Конспект урока «Take the cards with the chart» по английскому языку
Take the cards with the chart,
listen to a museum guide & fill in the missing information:
All over the
Except in Antarctica
And North America
Very long beak
Strong fast runners,
other big dinosaurs
As the Mesozoic era begins, the dinosaurs began.
The earliest dinosaurs and mammals date back to the late Triassic period, about 225 million years ago. Most of the first Triassic dinosaurs were small and quick meat-eaters that walked on their hind legs. By the end of the Triassic period (about 200 million years ago), larger prosauropods (20-foot-long plant-eating dinosaurs) were beginning to appear. Pterosaurs (flying reptiles) also made their first appearance here as well as frogs, turtles, and crocodiles. During the Late Triassic period, many small mammals also arose.
The Jurassic period began about 200 million years ago and lasted about 55 million years. In Jurassic period began the Age of the Ruling Reptiles. During this period, vegetation was greener and more lush. Many new types of dinosaurs, mammals, and reptiles emerged during the Jurassic, including the plated dinosaurs and the sauropods — heavy, long-necked dinosaurs that walked on four legs. There were also large theropods, or meat-eating dinosaurs, roaming the Earth. By Late Jurassic, huge dinosaurs such as Stegosaurus, Ceratosaurus, Brachiosaurus, and Allosaurus walked the lands. The first birds (and bird-like dinosaurs) also appeared during the Jurassic period.
The earliest known birds also appeared.
The Cretaceous period began about 145 million years ago and ended 65 million years ago with the extinction of the dinosaurs. The Cretaceous period of the Mesozoic era may have seen more dinosaurs then ever before. Dinosaurs of all shapes and sizes walked the land, including duckbills, armored, horned, and dome-headed dinosaurs The horned Cretaceous dinosaurs appeared, like the Triceratops and Centrosaurus. The armored Ankylosaurus, duckbilled Parasaurolophus, and large carnivore Tyrannosaurus were a few of the quickly evolving dinosaurs. There were new forms of giant meat-eaters, as well as a deadly new breed of hunter, the "raptor" dinosaur, known for its sharp teeth and curved claw on each hand and foot. Birds became increasingly numerous. Flowering plants and modern insects appeared. By the end of the Cretaceous period, all large and small ruling reptiles, except the crocodile went extinct.

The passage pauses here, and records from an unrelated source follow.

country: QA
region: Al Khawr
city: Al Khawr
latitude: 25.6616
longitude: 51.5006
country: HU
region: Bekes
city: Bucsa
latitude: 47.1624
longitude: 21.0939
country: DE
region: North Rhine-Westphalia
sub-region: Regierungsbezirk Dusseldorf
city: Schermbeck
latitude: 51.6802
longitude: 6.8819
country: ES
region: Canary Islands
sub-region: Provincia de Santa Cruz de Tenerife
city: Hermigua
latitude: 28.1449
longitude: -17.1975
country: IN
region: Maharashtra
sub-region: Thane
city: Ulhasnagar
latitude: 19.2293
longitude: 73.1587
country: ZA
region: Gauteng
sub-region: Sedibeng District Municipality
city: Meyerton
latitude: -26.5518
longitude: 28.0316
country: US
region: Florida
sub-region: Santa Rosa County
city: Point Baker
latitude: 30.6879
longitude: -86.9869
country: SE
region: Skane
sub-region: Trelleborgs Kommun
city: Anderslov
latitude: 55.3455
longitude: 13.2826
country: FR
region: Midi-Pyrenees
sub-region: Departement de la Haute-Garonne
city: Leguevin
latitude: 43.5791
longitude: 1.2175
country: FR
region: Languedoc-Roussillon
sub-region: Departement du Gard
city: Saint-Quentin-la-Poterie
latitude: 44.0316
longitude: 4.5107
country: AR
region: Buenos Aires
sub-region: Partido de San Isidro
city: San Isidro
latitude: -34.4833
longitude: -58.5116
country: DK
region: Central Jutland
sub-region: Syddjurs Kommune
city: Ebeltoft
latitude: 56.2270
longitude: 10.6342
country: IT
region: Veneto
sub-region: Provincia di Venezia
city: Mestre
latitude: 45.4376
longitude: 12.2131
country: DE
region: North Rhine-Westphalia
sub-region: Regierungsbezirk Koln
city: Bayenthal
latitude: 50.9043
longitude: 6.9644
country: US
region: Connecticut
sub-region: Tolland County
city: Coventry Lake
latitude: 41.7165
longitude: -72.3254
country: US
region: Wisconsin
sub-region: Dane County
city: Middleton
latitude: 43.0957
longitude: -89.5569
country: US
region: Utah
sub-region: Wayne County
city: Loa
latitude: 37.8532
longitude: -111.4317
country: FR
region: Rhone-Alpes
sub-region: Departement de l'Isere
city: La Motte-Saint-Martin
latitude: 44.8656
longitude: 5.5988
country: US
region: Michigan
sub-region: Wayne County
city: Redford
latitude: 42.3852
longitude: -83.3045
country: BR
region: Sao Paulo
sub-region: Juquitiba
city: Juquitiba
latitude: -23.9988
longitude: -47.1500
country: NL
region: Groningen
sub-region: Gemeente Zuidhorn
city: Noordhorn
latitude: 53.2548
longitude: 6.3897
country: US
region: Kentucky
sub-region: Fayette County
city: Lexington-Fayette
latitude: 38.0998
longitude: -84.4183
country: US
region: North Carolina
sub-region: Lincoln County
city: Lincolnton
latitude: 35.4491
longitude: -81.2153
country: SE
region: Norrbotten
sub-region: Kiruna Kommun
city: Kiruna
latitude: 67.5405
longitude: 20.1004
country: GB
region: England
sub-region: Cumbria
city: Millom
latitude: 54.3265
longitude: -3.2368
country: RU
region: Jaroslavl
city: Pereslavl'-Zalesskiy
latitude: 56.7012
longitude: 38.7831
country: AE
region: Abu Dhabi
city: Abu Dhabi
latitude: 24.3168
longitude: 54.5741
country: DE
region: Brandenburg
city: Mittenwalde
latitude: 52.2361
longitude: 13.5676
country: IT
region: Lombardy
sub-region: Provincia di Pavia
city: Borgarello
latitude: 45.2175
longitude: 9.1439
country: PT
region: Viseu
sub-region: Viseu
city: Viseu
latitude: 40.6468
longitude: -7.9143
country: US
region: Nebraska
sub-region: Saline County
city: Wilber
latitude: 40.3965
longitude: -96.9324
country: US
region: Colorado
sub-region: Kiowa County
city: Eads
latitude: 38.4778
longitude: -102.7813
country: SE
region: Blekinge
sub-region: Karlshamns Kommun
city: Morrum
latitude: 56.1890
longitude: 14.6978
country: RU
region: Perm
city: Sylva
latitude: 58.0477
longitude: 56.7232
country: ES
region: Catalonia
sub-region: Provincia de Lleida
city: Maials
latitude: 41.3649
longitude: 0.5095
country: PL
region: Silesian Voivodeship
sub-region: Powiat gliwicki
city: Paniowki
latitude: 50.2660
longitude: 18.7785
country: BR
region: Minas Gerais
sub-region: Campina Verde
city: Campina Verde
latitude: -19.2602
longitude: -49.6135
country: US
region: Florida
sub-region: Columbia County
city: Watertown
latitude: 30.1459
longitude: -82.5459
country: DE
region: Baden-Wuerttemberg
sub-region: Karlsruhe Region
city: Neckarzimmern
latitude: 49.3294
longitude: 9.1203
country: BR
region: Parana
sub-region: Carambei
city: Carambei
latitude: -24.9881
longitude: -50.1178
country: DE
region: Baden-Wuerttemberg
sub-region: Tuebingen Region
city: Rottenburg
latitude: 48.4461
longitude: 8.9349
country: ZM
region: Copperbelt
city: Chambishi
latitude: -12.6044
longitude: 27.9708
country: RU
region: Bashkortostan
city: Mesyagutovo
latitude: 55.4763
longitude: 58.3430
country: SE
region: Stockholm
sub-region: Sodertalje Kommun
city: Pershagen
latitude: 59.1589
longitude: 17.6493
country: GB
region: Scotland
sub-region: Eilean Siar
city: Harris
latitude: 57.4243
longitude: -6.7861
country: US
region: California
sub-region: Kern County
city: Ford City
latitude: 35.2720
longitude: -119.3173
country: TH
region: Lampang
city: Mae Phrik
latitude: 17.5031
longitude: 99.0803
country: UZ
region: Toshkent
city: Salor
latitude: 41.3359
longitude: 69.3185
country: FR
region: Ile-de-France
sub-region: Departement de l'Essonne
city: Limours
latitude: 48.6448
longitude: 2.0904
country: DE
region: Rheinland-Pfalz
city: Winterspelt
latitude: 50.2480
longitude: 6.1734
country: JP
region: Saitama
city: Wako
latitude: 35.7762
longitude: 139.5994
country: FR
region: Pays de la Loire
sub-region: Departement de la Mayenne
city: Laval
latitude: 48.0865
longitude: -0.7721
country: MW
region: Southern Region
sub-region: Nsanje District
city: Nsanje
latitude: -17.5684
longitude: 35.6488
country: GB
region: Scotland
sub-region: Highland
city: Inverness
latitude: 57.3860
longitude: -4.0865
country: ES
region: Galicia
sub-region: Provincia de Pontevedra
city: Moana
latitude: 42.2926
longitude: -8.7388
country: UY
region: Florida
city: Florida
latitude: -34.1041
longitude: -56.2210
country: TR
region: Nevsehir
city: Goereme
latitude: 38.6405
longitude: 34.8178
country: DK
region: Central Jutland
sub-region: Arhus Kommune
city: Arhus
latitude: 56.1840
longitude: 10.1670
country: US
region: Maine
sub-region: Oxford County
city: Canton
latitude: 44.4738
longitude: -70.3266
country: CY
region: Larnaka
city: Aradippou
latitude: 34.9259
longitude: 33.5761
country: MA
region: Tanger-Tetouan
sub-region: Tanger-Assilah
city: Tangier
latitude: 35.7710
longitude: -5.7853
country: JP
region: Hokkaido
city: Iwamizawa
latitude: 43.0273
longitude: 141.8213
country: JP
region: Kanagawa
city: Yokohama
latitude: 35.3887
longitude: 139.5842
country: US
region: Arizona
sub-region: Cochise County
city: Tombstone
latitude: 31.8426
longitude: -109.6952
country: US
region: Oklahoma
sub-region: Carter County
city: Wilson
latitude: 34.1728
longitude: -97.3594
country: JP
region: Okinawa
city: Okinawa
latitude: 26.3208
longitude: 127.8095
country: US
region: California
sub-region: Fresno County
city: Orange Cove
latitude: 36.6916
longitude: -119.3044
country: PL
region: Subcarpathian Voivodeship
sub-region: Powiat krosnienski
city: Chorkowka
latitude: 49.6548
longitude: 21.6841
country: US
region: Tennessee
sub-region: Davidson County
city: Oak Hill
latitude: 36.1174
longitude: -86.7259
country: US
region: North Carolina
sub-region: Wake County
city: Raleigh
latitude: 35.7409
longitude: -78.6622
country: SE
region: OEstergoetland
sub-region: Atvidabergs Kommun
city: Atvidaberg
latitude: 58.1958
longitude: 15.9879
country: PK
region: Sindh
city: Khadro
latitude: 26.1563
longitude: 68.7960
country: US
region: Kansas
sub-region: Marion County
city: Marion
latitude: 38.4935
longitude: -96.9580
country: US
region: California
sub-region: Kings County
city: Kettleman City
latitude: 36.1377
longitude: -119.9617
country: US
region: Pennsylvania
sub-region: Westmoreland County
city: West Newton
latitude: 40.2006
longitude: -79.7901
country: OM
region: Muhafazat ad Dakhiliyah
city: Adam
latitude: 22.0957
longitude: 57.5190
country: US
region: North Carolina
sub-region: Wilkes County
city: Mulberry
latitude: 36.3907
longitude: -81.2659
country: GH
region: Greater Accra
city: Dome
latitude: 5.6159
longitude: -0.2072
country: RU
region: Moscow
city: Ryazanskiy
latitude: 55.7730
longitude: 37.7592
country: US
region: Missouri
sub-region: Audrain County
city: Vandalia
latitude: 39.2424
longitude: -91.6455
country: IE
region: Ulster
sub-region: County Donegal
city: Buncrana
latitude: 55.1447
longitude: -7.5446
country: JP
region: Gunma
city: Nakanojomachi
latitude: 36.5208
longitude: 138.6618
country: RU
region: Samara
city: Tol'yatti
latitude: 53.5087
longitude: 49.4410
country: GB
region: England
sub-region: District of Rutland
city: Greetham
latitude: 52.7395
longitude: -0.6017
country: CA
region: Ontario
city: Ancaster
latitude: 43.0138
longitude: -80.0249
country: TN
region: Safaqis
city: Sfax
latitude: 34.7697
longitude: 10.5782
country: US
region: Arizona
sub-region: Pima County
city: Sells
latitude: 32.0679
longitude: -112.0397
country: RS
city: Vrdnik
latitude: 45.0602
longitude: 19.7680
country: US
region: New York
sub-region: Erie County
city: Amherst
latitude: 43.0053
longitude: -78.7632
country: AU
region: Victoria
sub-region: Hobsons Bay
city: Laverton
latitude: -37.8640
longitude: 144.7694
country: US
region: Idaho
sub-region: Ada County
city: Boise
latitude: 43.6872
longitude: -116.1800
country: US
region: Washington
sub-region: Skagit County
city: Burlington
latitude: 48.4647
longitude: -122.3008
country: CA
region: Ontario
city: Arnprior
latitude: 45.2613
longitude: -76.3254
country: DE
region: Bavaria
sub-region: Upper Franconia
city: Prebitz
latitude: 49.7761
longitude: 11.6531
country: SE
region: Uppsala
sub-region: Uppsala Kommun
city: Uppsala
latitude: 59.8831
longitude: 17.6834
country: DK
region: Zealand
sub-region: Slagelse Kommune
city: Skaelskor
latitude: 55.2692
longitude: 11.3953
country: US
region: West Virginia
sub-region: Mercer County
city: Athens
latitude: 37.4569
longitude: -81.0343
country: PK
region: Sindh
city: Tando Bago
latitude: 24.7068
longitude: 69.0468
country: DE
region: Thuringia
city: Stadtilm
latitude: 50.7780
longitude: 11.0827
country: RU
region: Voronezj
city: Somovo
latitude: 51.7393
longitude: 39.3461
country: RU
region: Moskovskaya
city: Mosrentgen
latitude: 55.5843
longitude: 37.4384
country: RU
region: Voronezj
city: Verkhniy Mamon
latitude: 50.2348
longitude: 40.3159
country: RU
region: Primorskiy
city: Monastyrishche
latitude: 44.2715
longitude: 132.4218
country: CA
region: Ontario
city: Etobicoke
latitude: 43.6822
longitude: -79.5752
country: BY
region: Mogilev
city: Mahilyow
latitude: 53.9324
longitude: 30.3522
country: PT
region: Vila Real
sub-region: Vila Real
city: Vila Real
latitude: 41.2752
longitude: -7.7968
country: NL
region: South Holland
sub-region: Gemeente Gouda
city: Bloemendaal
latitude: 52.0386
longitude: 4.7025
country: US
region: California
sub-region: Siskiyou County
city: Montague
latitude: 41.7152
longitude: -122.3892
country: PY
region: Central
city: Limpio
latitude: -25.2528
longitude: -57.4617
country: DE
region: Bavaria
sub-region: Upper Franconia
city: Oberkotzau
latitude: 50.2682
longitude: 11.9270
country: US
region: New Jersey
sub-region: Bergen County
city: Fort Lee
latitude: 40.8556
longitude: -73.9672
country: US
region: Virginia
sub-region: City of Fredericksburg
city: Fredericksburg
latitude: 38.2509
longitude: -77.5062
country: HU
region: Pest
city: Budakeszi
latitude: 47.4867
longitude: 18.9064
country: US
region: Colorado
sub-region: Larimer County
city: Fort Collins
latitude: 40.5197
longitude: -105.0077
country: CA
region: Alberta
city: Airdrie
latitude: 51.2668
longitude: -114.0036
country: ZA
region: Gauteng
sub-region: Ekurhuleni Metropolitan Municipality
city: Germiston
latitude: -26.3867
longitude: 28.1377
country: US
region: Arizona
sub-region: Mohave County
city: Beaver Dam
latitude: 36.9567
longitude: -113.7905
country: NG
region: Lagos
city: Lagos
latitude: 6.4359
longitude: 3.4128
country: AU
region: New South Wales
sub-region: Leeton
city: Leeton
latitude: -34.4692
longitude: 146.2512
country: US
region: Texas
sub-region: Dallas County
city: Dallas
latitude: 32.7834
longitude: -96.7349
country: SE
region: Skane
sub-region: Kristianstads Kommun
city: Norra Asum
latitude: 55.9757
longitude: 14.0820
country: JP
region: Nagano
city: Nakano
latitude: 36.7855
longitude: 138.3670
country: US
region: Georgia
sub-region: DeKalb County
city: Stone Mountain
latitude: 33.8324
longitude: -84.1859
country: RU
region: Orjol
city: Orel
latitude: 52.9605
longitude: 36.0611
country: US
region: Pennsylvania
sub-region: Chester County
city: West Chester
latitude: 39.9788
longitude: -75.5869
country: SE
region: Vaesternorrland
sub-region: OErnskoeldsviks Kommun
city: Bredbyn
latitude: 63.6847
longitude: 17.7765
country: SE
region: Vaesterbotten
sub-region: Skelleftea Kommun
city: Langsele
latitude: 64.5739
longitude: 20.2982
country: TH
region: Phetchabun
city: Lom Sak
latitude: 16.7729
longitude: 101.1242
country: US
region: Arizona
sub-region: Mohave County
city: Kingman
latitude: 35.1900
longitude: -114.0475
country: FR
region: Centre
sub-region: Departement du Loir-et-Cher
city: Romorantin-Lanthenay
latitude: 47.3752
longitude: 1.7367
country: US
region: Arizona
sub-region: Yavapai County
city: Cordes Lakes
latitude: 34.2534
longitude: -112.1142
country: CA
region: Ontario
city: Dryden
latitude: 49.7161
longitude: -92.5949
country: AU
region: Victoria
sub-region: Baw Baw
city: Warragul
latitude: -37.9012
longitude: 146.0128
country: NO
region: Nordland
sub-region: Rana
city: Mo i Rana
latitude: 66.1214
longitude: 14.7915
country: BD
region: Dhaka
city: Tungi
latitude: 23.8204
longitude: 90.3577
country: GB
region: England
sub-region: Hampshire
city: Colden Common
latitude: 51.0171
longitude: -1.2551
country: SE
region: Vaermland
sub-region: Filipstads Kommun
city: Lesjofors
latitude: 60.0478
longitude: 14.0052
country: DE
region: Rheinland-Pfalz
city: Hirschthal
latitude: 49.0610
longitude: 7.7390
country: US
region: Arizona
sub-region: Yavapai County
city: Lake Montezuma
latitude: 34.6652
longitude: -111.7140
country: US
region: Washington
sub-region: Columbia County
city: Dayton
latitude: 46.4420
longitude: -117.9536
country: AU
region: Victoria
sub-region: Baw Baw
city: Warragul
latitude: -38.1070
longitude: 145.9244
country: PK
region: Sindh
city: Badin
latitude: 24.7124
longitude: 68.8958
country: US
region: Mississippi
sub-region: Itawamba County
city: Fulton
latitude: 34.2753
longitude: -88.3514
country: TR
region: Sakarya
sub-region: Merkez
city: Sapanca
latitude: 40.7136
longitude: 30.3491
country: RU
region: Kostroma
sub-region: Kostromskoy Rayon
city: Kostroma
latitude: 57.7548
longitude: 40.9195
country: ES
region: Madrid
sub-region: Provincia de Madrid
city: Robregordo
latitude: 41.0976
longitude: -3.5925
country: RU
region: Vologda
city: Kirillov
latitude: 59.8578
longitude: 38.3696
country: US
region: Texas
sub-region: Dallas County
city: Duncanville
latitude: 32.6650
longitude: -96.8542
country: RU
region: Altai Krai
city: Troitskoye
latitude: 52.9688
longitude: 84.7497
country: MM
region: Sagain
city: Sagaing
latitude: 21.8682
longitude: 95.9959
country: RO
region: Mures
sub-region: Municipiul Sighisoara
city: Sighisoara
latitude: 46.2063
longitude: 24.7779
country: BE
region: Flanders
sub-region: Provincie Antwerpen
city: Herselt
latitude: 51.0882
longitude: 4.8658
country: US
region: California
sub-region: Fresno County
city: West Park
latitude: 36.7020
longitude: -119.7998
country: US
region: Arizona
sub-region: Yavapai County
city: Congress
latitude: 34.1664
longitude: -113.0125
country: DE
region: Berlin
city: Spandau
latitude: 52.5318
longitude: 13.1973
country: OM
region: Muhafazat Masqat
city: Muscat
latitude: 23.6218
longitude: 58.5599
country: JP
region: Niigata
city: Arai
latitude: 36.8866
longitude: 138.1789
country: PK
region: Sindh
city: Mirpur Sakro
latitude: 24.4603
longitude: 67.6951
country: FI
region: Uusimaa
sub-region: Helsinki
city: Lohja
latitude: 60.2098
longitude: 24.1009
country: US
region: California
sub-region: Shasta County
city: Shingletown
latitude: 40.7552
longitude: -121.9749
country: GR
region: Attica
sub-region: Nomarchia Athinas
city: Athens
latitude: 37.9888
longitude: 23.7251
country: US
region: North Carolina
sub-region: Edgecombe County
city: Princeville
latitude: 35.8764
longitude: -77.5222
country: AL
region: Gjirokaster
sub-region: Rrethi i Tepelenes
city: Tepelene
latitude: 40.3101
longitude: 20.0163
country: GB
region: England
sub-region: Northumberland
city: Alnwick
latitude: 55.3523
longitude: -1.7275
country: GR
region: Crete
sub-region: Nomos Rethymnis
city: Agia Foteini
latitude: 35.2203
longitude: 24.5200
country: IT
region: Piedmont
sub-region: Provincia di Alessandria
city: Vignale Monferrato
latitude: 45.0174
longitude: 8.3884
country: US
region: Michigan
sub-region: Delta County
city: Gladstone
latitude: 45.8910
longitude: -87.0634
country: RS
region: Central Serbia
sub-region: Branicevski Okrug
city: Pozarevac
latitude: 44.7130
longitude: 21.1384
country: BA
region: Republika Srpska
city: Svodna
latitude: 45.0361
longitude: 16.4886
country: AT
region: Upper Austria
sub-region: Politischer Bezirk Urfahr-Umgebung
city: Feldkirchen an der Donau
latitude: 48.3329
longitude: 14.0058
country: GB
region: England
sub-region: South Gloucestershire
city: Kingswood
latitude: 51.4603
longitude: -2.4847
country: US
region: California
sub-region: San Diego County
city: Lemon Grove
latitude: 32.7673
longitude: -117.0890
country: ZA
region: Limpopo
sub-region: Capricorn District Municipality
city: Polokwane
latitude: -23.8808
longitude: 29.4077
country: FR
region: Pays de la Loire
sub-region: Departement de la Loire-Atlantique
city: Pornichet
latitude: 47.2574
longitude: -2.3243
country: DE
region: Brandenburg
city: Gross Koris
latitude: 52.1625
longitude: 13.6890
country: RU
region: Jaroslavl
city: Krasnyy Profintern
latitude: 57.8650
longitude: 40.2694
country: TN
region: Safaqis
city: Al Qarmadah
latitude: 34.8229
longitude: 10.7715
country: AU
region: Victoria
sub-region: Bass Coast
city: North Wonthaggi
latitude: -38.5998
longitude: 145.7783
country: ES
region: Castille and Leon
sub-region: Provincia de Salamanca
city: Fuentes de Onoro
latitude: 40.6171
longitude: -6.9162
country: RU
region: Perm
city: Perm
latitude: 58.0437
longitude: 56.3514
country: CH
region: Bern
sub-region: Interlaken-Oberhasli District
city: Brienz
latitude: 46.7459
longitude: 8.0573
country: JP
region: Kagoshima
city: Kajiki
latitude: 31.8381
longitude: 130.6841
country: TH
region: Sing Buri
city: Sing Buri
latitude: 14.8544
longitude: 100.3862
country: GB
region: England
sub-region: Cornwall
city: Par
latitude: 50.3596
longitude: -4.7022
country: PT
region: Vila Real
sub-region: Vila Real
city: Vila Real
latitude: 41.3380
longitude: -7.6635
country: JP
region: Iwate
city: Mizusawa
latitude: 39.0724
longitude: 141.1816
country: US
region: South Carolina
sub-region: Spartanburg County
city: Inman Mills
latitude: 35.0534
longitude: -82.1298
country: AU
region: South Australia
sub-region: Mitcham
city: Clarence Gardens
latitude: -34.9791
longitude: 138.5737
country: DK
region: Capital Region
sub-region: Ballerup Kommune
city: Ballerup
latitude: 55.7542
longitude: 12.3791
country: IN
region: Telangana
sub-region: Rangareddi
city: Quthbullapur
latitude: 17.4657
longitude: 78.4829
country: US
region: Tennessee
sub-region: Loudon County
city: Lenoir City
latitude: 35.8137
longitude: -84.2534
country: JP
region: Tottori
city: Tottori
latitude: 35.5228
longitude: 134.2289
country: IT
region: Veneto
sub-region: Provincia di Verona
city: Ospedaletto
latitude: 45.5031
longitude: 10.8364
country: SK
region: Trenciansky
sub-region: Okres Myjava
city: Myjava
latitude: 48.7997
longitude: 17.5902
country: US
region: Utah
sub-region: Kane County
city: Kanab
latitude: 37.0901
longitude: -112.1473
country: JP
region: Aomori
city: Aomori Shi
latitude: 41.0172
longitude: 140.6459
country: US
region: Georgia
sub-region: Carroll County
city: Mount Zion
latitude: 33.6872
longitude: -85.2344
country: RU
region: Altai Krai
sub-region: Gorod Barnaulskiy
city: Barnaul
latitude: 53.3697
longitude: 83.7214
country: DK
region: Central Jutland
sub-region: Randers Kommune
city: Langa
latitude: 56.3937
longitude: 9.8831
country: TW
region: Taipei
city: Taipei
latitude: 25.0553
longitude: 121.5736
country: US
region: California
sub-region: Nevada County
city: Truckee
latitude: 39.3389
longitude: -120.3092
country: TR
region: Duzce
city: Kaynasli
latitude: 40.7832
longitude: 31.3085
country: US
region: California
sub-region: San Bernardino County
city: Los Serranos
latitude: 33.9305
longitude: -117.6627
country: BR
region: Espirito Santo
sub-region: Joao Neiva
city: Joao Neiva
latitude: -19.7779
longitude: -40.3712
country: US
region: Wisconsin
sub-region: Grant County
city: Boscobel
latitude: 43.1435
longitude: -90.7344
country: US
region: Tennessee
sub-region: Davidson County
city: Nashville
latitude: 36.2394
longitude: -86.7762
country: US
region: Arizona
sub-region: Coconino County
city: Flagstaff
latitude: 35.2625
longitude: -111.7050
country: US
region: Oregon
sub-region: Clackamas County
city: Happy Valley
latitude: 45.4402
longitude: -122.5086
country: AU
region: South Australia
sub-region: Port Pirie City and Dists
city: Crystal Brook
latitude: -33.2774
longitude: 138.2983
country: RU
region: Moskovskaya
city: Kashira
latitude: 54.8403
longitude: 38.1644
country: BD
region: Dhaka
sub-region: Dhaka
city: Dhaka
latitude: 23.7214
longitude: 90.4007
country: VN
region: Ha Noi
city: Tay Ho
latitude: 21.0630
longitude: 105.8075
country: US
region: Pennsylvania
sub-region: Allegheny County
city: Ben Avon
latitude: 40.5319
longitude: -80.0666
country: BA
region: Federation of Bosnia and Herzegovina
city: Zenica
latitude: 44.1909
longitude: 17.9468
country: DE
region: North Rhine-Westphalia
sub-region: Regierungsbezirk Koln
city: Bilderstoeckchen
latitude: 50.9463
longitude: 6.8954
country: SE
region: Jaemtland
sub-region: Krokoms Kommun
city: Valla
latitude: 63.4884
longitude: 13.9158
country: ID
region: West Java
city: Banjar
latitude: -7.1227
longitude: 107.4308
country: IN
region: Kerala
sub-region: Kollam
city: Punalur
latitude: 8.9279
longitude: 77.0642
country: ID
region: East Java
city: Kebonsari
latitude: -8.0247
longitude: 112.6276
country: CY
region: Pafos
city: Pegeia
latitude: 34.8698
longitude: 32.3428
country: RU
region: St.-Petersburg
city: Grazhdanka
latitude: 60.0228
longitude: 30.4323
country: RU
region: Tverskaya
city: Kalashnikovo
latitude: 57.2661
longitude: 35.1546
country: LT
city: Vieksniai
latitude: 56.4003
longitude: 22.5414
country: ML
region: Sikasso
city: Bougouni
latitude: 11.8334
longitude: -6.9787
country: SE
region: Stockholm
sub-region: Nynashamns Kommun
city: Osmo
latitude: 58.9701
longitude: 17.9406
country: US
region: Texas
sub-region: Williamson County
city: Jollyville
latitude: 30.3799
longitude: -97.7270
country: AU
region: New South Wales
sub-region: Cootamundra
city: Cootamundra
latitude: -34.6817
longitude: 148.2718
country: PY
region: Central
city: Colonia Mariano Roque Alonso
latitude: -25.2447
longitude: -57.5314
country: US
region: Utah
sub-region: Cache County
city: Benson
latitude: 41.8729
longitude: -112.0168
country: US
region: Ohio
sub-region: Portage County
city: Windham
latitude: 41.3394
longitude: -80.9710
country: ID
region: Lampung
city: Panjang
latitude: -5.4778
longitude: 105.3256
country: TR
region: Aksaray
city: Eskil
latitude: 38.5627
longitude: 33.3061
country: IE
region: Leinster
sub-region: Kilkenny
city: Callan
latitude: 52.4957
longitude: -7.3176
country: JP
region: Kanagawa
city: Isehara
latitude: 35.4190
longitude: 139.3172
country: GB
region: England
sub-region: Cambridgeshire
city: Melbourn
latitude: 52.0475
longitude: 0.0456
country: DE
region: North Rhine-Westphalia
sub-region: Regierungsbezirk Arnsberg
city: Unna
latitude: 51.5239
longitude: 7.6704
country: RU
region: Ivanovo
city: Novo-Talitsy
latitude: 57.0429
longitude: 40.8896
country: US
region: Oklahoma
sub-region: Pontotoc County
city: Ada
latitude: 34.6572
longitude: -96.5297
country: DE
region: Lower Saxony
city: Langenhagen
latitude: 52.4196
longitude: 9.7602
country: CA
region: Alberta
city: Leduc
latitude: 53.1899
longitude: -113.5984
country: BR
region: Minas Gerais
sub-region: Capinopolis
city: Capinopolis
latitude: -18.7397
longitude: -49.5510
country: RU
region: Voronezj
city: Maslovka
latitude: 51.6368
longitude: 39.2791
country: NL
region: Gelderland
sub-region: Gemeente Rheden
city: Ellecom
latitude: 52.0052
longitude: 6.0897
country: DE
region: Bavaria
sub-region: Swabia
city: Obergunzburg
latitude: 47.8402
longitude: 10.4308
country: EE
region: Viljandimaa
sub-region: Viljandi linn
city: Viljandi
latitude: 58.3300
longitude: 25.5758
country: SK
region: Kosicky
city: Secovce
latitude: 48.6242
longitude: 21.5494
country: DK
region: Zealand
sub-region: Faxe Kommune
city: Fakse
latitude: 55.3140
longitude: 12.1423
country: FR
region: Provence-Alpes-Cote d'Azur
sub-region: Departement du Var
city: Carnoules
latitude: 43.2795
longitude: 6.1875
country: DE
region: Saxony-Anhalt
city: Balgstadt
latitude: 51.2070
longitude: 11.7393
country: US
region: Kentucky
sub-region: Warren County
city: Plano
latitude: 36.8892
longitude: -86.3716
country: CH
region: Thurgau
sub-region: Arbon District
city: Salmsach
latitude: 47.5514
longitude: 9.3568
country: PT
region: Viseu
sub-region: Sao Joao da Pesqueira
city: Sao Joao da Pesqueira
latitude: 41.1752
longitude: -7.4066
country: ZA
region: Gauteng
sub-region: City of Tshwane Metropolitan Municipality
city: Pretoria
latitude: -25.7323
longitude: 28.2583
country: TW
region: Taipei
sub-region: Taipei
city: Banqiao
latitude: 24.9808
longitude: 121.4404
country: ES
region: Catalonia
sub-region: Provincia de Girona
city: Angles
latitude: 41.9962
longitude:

At the end of the Cretaceous Period, 65 million years ago, all the dinosaurs died out. Why this happened is one of the most frequently asked - and intriguing - questions in paleontology.
There have been many different ideas put forward to explain why the dinosaurs died out. The two most likely are that their habitat slowly changed, and that a meteor impact triggered their extinction.
The gradualist hypothesis points to declines in the numbers and diversity of different groups of land and marine animals. It suggests that the extinction of these groups was due to climate change. The climate at the end of the Cretaceous was cooling - and a fall in sea level reduced dinosaur and shallow water marine animal habitats.
The impact hypothesis gets a lot of press coverage because it is spectacular. There is good geophysical evidence for the occurrence of an asteroid impact at the end of the Cretaceous. A band of clay rich in the mineral iridium was deposited at the end of the Cretaceous and has been found at many places in the world. This mineral is rare on Earth but more common in meteorites. It has been suggested that the impact would have triggered a nuclear winter scenario that would have caused the death of the dinosaurs as well as the pterosaurs, several families of birds and mammals and also marine animals such as the plesiosaurs and ammonites.
At the end of the Cretaceous there were a lot of volcanic eruptions, at least in some parts of the world. The Deccan Traps, huge flood basalts, were deposited at this time, and the dust and gases erupted at the same time would have had caused environmental changes over a wide area.
The poisonous plants appeared. Plant–eating dinosaurs died out and tha was the reason why meat-eating raptors and others disappeared.
Will we ever know?
Unfortunately, while these hypotheses are plausible and they can both explain how many animals went extinct, neither can explain why certain animals died out while others survived. Why did the dinosaurs, which were so successful, die out, while other animals such as frogs, which we know are environmentally sensitive, survive?